Apps can include store listing metadata and media beside their project files. The packager can prepare Play Store listing scaffolding while keeping that material out of the runtime asset bundle.

This is useful for examples such as games that ship with screenshots, feature images, privacy pages, and localized descriptions.

Build prerequisites #

Desktop builds require CMake, a C and C++ compiler, SDL2, Skia, and platform libraries such as FreeType, Fontconfig, OpenSSL, and ALSA where applicable. CMake fetches QuickJS, Lua, Wasmtime, SQLite, and several pinned dependencies during configuration.

Android builds require the private Budo Pro feature pack, the Android SDK and NDK, Android-ready native dependencies prepared by the Pro setup flow, and a rebuilt desktop Budo binary.

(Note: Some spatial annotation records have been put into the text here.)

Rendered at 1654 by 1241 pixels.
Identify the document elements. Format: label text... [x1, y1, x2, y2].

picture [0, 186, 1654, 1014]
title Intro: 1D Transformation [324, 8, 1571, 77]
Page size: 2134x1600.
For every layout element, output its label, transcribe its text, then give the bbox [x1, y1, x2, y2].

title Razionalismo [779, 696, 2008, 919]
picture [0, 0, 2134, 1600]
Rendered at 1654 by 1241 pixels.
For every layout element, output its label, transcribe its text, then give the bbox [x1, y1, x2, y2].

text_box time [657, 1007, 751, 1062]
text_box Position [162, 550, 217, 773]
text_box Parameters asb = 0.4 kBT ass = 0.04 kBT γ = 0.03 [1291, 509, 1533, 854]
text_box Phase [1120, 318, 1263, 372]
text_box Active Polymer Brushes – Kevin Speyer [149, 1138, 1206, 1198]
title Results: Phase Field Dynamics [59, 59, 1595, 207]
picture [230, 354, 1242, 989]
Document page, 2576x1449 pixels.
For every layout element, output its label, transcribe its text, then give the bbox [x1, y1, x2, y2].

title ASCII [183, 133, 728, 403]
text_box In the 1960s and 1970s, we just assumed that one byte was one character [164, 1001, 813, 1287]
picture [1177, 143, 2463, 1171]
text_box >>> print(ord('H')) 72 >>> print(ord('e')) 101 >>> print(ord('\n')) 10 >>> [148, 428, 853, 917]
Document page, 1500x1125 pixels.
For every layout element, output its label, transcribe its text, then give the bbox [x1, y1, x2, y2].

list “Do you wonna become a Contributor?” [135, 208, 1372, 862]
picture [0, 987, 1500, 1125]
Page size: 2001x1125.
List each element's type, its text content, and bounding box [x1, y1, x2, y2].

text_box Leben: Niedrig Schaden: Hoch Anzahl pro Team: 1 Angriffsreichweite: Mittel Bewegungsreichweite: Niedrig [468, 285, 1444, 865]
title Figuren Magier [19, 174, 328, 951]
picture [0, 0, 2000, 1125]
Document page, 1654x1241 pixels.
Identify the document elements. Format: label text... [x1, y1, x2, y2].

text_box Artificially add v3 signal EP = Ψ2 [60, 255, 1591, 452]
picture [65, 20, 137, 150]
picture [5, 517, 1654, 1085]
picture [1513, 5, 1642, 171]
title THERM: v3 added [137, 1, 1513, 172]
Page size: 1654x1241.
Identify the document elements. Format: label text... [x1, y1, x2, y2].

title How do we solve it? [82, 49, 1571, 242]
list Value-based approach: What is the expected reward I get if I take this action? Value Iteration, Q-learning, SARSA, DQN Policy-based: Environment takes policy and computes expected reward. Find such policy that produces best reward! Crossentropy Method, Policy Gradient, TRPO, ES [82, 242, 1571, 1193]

ONNX Runtime Android support is prepared separately when neural inference is enabled for Android.

Web builds require an activated Emscripten SDK and the Skia-WASM setup used by the web/ CMake project.

Release checklist #

Before shipping, run the app on every target you claim to support. Check capability branches, asset paths, network policy, file policy, shader compilation, display density, touch ergonomics, audio start behavior, and package metadata.

For Android, test both debug and release artifacts. For web, serve the exported folder over HTTP rather than opening it directly from the filesystem; browser security rules are different under file://.